A 1000 shots with one load is ok, I think.


----------



## JPAZ (May 17, 2013)

FWIW, I have taken hundreds of shots on a battery that said it was less than 20%. I am not sure how useful the actual battery readings are other than to warn you to have your spare ready.

Also, I believe there is circuitry in the charger to prevent "over cooking" of the battery. When I recharge the battery, I just leave it for a while, sometimes overnight, unless I need to use that battery again quickly.


----------



## Takuma (May 17, 2013)

Using the 6fps with short bursts I get more then 1000 shots per charge, using 70-200 or 100-400 with is on, no review time. Even when sorting out photos in between. Personal record so far was close to 2400 (remaining battery ~9%)

I've always charged my batteries until the charger said they were full and never had any problmes


----------



## GuyF (May 17, 2013)

Most shots I've taken in a day was about 1300 and I still had maybe 30% left in the battery.
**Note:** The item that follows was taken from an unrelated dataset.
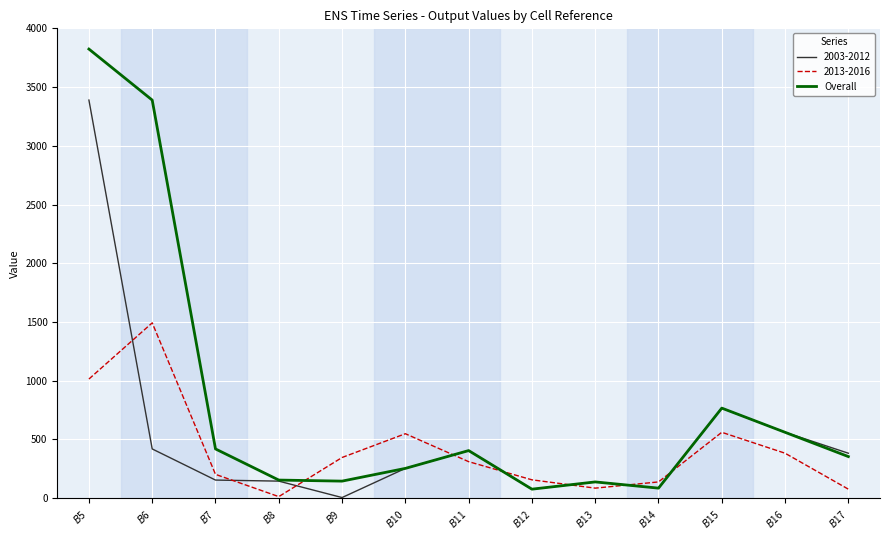

What is the maximum value for 2013-2016?

1492.3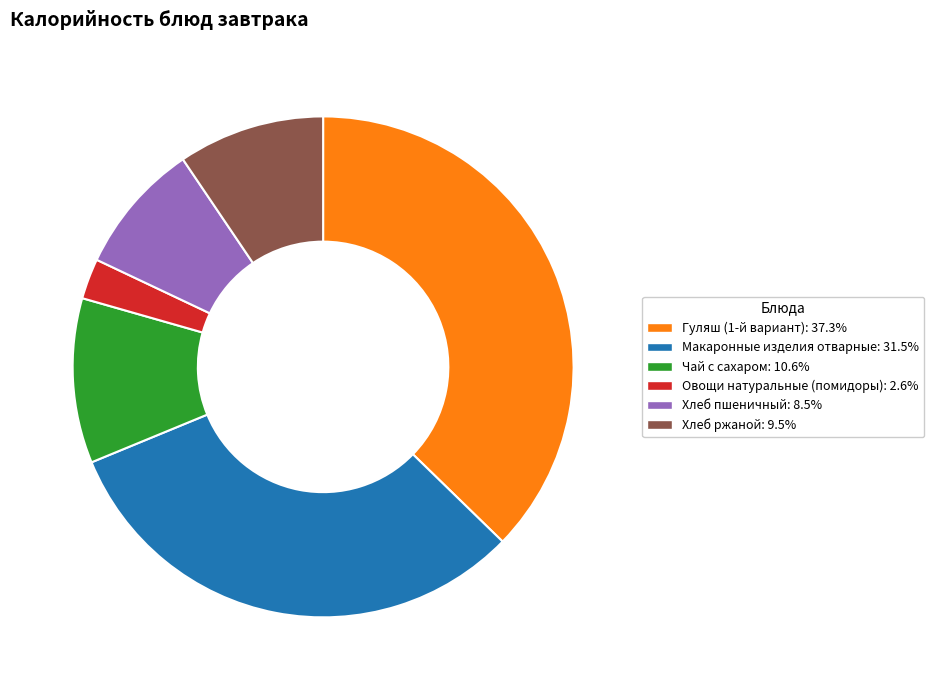

Is the sum of Макаронные изделия отварные and Чай с сахаром greater than half?

No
I often wonder if recharging a battery from, say, 70% back to 100% prior to an important shoot (rather than allowing it to discharge to around maybe 15% or lower) significantly shortens the lifespan. Any opinions (with some techie background to back up your claims!)?


----------



## rpt (May 17, 2013)

Takuma said:


> I've always charged my batteries until the charger said they were full and never had any problmes



Same here. And that goes for my 5D3 batteries and the 300D batteries before that...


----------



## tpatana (May 17, 2013)

Especially that "20 shots / 94%" is not good information. Battery capacity cannot be estimated that good, especially at the full end. So keep shooting until you get battery warning, and then if you don't get enough shots, you can start worrying.

I have grip with double batteries, and 2000+ is normal. Some amount of power save (1min setting), but total ~7-8h of shooting with small amount of chimping.

So one battery should give half of that.


----------



## chauncey (May 17, 2013)

Hijack...compare battery life of the 5D3 to that of an elderly Dw3.


----------